Items from a data source:
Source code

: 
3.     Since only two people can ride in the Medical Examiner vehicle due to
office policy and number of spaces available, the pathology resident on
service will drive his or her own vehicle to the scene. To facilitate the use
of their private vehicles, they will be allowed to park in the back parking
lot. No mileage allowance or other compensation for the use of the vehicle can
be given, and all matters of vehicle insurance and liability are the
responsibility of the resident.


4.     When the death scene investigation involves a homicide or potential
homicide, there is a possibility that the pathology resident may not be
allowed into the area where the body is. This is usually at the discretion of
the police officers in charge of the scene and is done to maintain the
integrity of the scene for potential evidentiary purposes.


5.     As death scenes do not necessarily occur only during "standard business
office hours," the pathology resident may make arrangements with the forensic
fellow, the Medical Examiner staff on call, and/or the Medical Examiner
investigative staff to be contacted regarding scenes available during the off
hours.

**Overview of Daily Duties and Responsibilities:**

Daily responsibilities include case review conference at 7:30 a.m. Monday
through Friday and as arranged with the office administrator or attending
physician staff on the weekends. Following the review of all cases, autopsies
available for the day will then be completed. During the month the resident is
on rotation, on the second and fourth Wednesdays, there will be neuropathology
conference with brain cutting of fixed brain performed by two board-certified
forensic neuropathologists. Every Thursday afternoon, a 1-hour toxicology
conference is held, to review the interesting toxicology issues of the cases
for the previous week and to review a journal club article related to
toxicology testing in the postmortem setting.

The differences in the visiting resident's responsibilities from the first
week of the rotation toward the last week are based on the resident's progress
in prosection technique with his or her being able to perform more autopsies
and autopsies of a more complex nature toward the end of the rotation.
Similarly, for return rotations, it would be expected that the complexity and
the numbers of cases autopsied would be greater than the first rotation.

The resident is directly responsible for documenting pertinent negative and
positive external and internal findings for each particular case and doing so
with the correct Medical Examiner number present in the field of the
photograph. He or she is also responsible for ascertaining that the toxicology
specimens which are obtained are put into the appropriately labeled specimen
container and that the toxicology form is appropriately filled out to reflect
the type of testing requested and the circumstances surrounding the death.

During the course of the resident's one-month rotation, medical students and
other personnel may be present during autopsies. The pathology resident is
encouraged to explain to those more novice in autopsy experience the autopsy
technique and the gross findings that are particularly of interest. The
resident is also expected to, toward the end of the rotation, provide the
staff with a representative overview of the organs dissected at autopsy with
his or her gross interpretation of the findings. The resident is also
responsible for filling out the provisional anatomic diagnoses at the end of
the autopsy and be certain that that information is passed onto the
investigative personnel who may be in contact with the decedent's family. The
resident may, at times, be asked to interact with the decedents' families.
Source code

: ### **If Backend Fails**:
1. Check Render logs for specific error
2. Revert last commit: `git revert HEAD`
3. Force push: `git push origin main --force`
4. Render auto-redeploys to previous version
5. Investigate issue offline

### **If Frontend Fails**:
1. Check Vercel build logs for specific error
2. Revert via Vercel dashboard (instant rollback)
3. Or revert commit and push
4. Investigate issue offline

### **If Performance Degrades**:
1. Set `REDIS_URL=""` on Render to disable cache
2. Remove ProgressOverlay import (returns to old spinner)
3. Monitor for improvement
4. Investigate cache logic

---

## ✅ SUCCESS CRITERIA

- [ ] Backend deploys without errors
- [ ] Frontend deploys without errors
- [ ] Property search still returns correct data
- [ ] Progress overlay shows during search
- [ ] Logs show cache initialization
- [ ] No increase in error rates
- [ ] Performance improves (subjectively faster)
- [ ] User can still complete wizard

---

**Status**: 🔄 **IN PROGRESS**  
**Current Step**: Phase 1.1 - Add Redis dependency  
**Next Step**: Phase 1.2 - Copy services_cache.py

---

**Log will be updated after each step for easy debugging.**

To do>
Lines above with the word "still" should be counted, and the reply is that count alone.

Reply to the exercise>
2